Amazon Investigates Perplexity AI Over Allegations of Unauthorized Website Scraping

Amazon Web Services (AWS) has launched an investigation into Perplexity AI to determine if it is violating rules related to web crawling. According to Wired, AWS is specifically looking into allegations that the service operates a crawler, hosted on its servers, which disregards the Robots Exclusion Protocol. This web standard allows developers to place a robots.txt file on their website, indicating which pages can be accessed by bots. While compliance is voluntary, most reputable crawlers have historically honored these instructions since the protocol’s inception in the 1990s.

Wired previously reported finding a virtual machine that circumvented its own robots.txt settings, hosted on an AWS server at the IP address 44.221.181.252, which is believed to be associated with Perplexity. This crawler has allegedly accessed Condé Nast sites hundreds of times over the last three months, as well as making multiple visits to The Guardian, Forbes, and The New York Times. To verify potential content scraping, Wired tested Perplexity’s chatbot with headlines and short descriptions from its articles. The chatbot produced responses that closely mirrored the articles with minimal attribution.

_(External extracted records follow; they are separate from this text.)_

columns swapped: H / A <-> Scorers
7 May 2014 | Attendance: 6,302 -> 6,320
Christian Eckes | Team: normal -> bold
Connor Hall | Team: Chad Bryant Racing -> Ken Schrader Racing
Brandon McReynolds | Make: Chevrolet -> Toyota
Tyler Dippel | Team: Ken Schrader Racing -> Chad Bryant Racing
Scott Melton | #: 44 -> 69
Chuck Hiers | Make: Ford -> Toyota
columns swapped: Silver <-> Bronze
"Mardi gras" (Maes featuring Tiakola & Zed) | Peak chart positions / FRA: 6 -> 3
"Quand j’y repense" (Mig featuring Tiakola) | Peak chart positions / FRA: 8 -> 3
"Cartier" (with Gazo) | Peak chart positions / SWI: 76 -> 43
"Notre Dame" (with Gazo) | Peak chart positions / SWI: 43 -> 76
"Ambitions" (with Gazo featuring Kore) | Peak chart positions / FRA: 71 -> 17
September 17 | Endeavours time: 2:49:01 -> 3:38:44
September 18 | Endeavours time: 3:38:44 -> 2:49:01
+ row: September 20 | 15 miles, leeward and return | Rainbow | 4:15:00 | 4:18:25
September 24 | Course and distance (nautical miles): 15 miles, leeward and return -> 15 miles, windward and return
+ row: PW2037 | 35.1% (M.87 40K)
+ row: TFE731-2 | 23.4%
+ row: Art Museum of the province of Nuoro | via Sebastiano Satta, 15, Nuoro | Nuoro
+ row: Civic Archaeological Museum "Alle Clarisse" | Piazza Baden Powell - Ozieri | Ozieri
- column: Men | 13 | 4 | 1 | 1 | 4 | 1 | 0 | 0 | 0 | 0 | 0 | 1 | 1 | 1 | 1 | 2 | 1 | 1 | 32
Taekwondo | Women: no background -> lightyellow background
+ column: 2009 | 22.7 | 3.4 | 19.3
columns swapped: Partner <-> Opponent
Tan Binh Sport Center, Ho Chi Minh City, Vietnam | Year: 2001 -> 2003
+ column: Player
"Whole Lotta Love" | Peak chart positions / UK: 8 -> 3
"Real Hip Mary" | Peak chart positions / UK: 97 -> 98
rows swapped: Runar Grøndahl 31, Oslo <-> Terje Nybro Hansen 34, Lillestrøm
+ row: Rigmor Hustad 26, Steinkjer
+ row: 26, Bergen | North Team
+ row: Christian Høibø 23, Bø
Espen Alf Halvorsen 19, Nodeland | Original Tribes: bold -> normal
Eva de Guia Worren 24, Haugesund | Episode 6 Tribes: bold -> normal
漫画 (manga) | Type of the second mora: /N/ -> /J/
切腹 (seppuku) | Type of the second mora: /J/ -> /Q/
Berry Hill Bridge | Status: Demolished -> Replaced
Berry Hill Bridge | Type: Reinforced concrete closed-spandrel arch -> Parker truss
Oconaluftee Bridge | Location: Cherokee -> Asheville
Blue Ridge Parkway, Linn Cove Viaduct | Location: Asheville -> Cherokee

In a related report, Reuters noted that Perplexity isn't the only AI company bypassing robots.txt files to collect content for training large language models. However, it appears that Wired only provided AWS with information on Perplexity's crawler. An AWS spokesperson clarified, "Our terms of service prohibit abusive and illegal activities, and our customers must comply with those terms. We routinely receive reports of alleged abuse and engage with our customers to address these reports." The spokesperson confirmed that AWS is investigating the claims presented by Wired.

Perplexity spokesperson Sara Platnick stated that the company has responded to AWS's inquiries, denying that its crawlers violate the Robots Exclusion Protocol. "Our PerplexityBot—operating on AWS—respects robots.txt, and we confirmed that Perplexity-controlled services do not crawl in a way that violates AWS's terms," Platnick said. She added that AWS's inquiry was standard practice for addressing potential abuse and mentioned that Perplexity had no prior notice of an investigation before Wired's contact. Notably, Platnick acknowledged that PerplexityBot may ignore robots.txt when users provide specific URLs in queries.

Aravind Srinivas, the CEO of Perplexity, also refuted claims that the company is "ignoring the Robots Exclusion Protocol and lying about it." He admitted, however, to Fast Company that Perplexity employs third-party web crawlers in addition to its own, and acknowledged that the bot identified by Wired is one of these third-party tools.